= James M. Jay =

American microbiologist (1927–2008)

James M. Jay (1927–2008) was an American microbiologist who taught at Southern University and Wayne State University with a Ph.D. in bacteriology and biochemistry.

== Early life ==
On September 12, 1927, James Monroe Jay was born to parents Lizzie W. Jay and John B. Jay in Fitzgerald, Georgia. He grew up alongside three siblings: Gertrude Henley, Reverend Lewis W. Jay, and Joseph Jay. From a young age, Jay had expressed an interest in nature and life science. Although this was different from his parents' expectations, they supported his wishes. In 1945, Jay graduated high school before serving in the military until 1947, where he earned a sergeant ranking. From here, Jay attended Paine College, graduating in 1950 with a bachelor's in natural sciences and math, and with a cum laude title. Leaving Augusta, Georgia, after a brief chemistry study at Western Reserve University, Jay transferred to Ohio State University to study bacteriology. He earned his master's in science in 1953, and continued to receive a Ph.D. in bacteriology and biochemistry in 1956. After receiving his Ph.D., Jay stayed at Ohio State under a postdoctoral fellowship with the Department of Agricultural Biochemistry the following school year.
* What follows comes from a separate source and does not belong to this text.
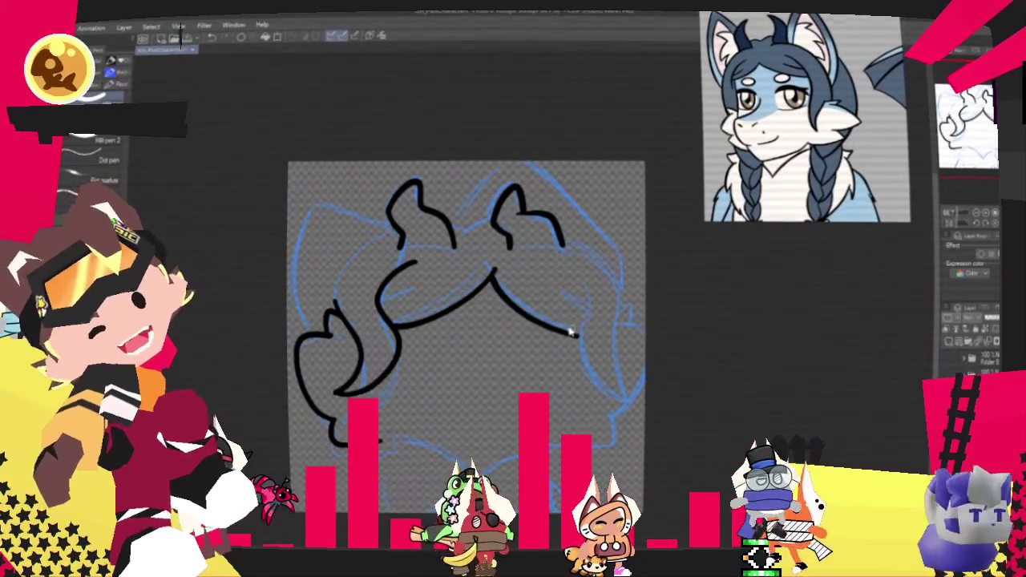
key("ctrl+z")
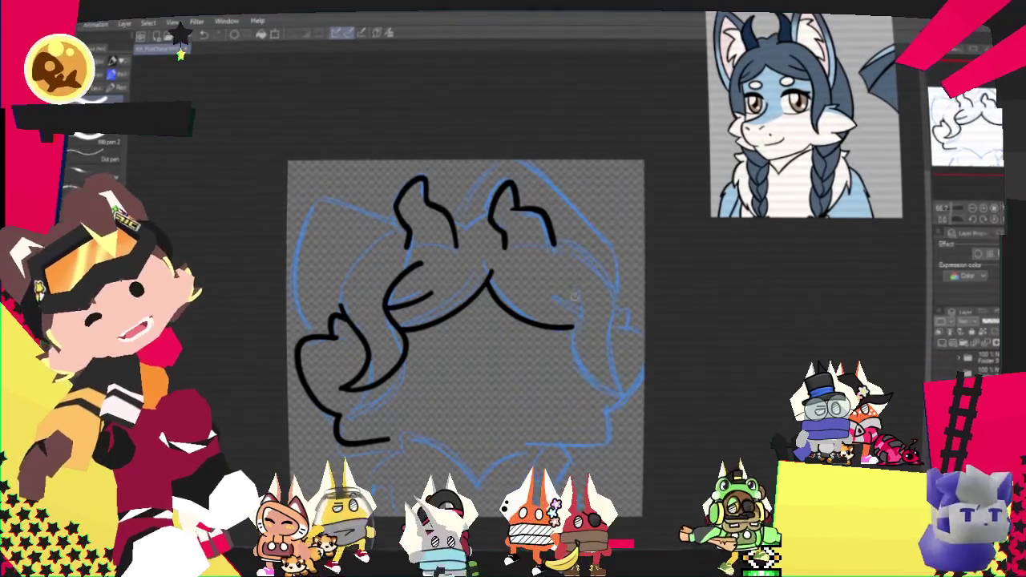
left_click_drag(577, 288, 582, 317)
Along the way, James M. Jay married his wife Patsie Jane Jay and had three children named Mark Jay, Alicia Jay White, and Byron Jay.

== Career ==
After his fellowship, Jay taught at Southern University in 1957, until moving to teach at Wayne State University in 1961. He then moved to Henderson, Nevada and actively practiced scientific investigations, focusing on E.coli, out of his home laboratory. He also became an adjunct professor and served in the Department of Biological Services at the University of Nevada Las Vegas in 1994. He joined the International Association for Food Protection (IAFP) in 1982, and, in 1995, he delivered the Ivan Parkin Lecture for the 82nd annual meeting.

== Awards ==
- The National Organization for the Advancement of Chemists and Chemical Engineers granted him the Percy L. Julian Award.
- The Society for Industrial Microbiology granted him the Outstanding Teacher Award.
- Wayne Status University granted him the Distinguished Graduate Faculty Award in 1992.
- IAFP granted him the Fellow Award in 1999.

== Legacy ==
Since its publication and subsequent seven revisions since 1970, James M. Jay has been well known for his book, Modern Food Microbiology. Along with his book, Jay has published almost 70 research papers that continue to be cited. IAFP created an award to honor James M. Jay because of his status as a member of the organization and his advancements, both in research of food safety and diversity in the field. The James M. Jay Diversity in Food Safety Award honors a nominated IAFP member who has made developments in this science.